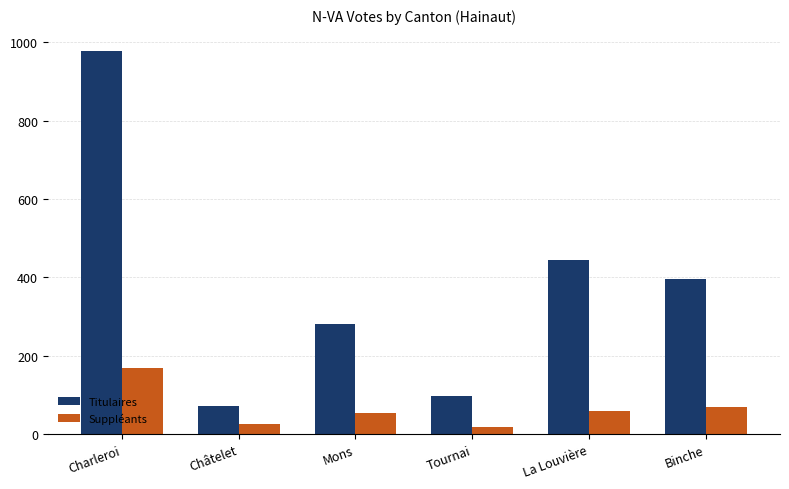

True or false: Titulaires has a value of 280 at Mons.

True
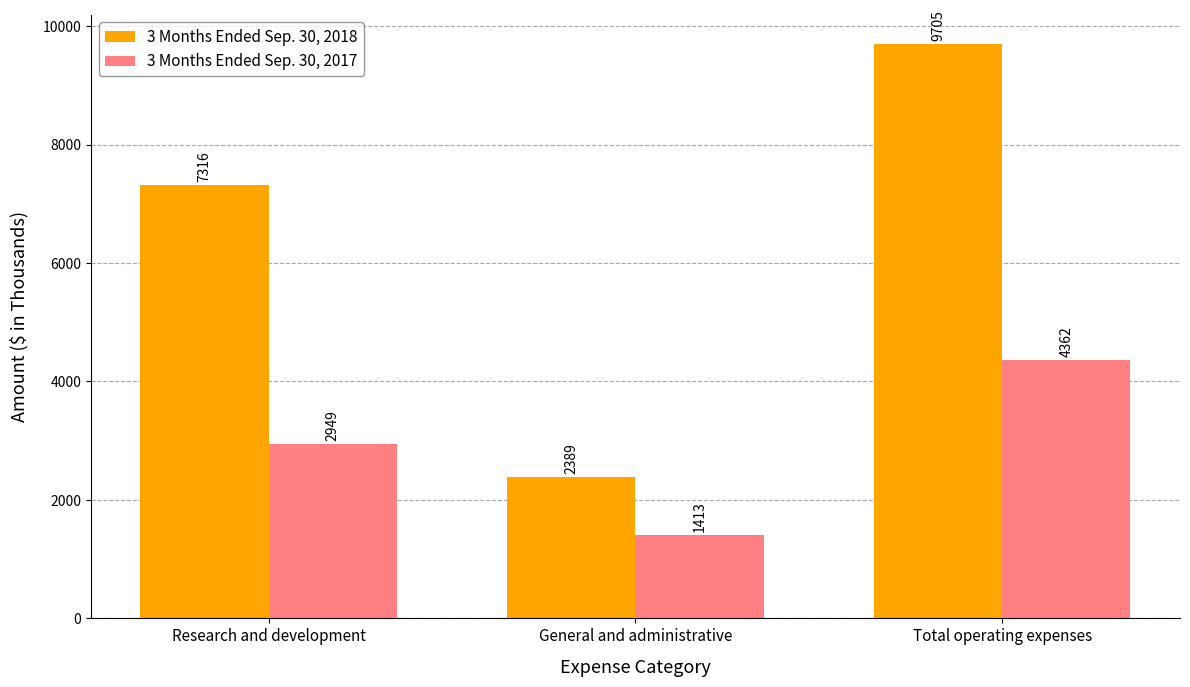

Which category has the highest value across all series?

Total operating expenses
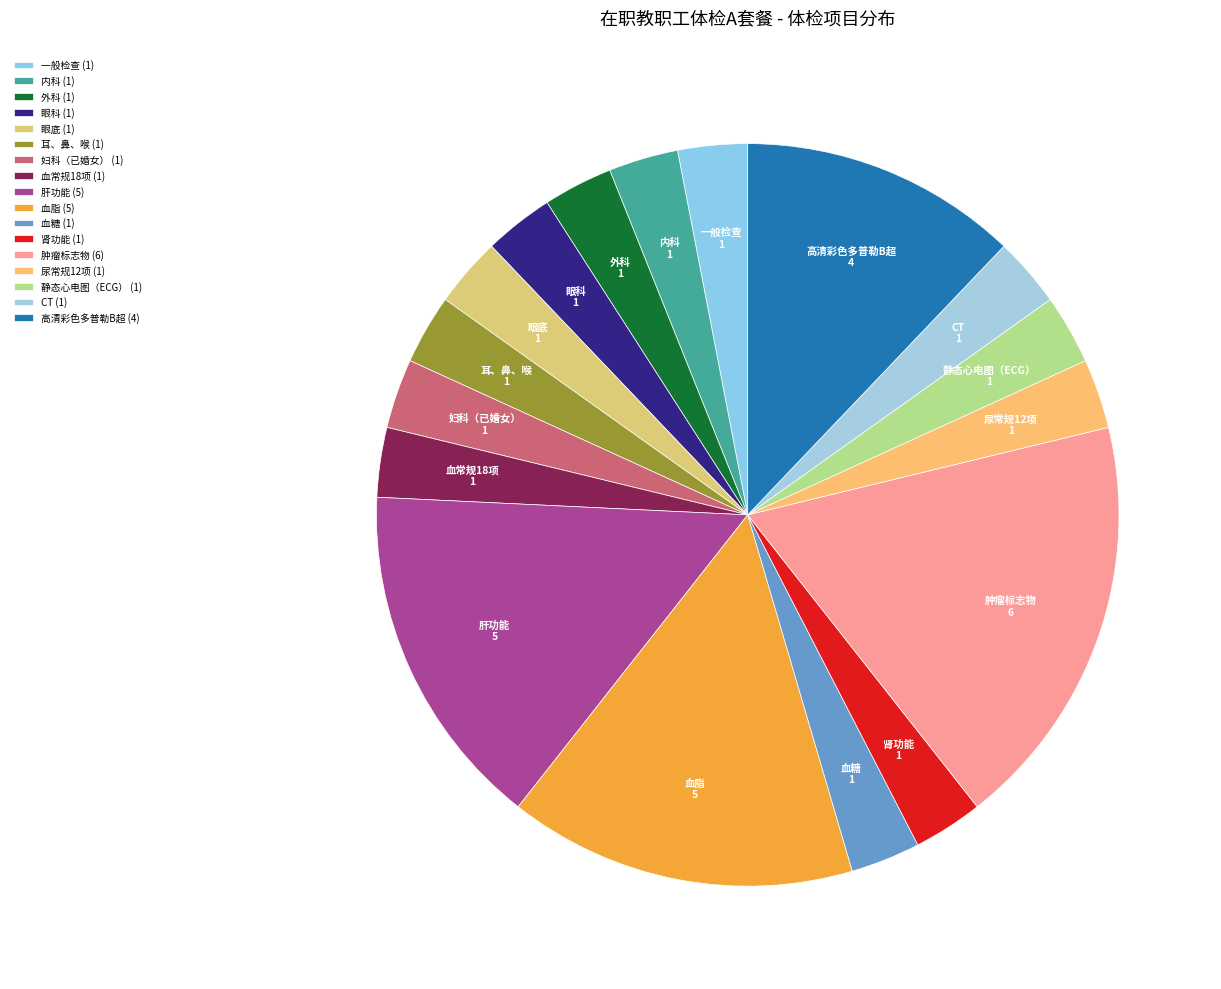

True or false: 眼科 accounts for 3% of the total.

True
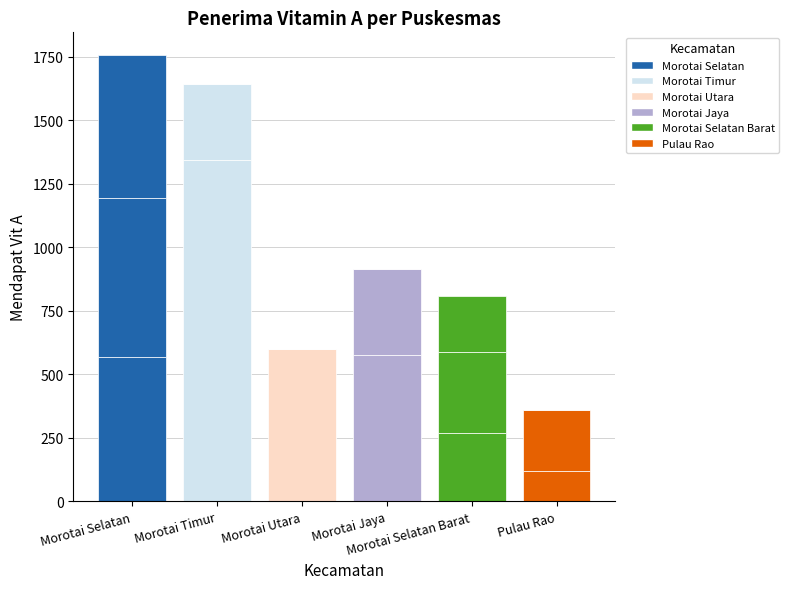

Does the chart contain stacked bars?

No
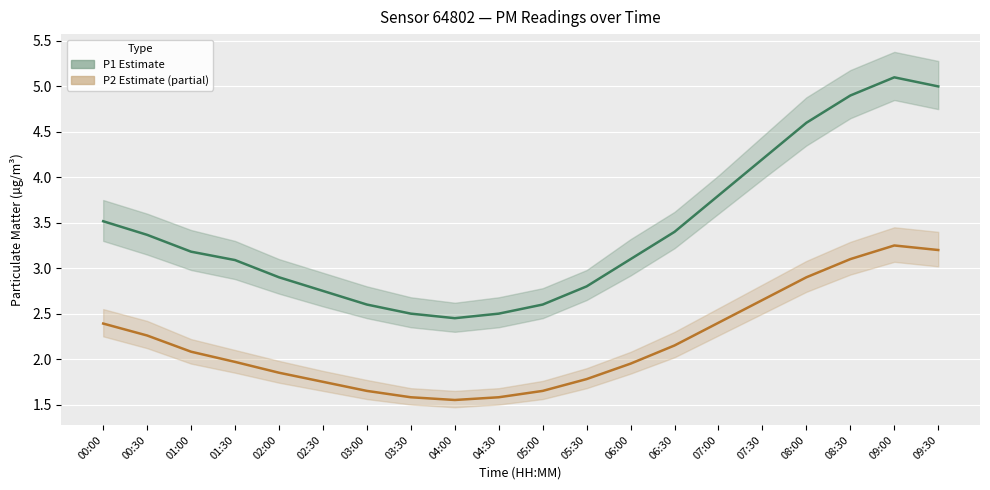

What is the label of the 2nd point from the right?

09:00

-=-=-=-=-

▶ _EXERCISE GOAL_: Update the records by putting "amount" wherever "value" appears, keeping every other word the same. Write out the records without the pictures.

▶ _EXERCISE RESULT_:
True or false: Titulaires has a amount of 280 at Mons.

True

Which category has the highest amount across all series?

Total operating expenses

True or false: 眼科 accounts for 3% of the total.

True

Does the chart contain stacked bars?

No

What is the label of the 2nd point from the right?

09:00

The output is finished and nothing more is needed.